Dr. Timothy F. Shawl, 60, was among 48 defendants charged in a sweeping health care fraud enforcement action across seven federal districts last year that involved more than $800 million in losses and more than 3.25 million opioid pills distributed out of “pill-mill” clinics.
He was arrested in September along with 16 other defendants in the Eastern District of Pennsylvania – five of them doctors or medical professionals allegedly involved in the distribution of approximately 738,000 oxycodone pills and submission of more than $4 million in fraudulent claims.
Shawl wrote hundreds of prescriptions for controlled substances to patients without seeing, treating, or examining them, according to federal prosecutors, and prescribed more than 29,000 oxycodone tablets to approximately 16 patients.
A release from U.S. Attorney William M. McSwain indicates Shawl admitted to writing oxycodone prescriptions that were not for a legitimate medical purpose, and which were issued without Shawl treating, examining, or even seeing the patients who received the prescriptions.
Shawl additionally admitted that he had not conducted a physical examination on one patient for at least five years, despite regularly prescribing that patient controlled substances. The patient died in January 2019, just three days after Shawl last prescribed oxycodone for her, according to federal prosecutors. The cause of death was drug intoxication.

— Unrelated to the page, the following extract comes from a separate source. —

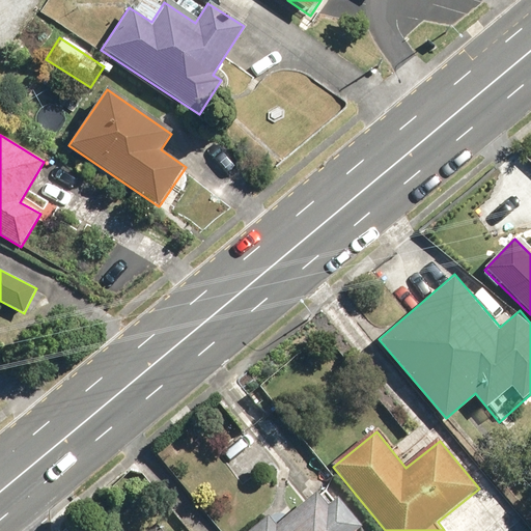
[(362,530),(366,527),(336,495),(327,503),(317,494),(291,518),(283,508),(271,520),(268,516),(252,530),(362,530)]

“Today’s guilty plea from Dr. Shawl is the tangible result of the Healthcare Fraud Strike Force delivering on its mission to stop fraud, waste, and abuse within our federal health care programs and to stem the tide of illegal opioid distribution,” said First Assistant U.S. Attorney Jennifer Arbittier Williams. “Our Strike Force acts as a force multiplier, bringing together health care fraud prosecutors, civil enforcement attorneys, data analysts, and law enforcement agencies to do this important work. Today’s guilty plea should serve as a warning to any medical professional engaged in this type of illegal behavior.”
Another 12 people, all of Philadelphia, were also charged in the sweep with presenting forged prescriptions for oxycodone to pharmacies in Marcus Hook, Drexel Hill and Kennett Square between September 2016 and June 2019. All told, those defendants may have obtained about 75,000 oxycodone pills.
“The medical professionals and others engaging in criminal behavior by peddling opioids for profit continue to fuel our nation’s drug crisis,” said Assistant Attorney General Brian A. Benczkowski in a release announcing the charges. “The Department of Justice will continue to use every tool at our disposal, including data analytics and traditional law enforcement techniques, to investigate, prosecute, and punish this reprehensible behavior and protect federal programs from abuse.”
Sentencing is set for May 5 before U.S. District Judge Richard Barclay Surrick.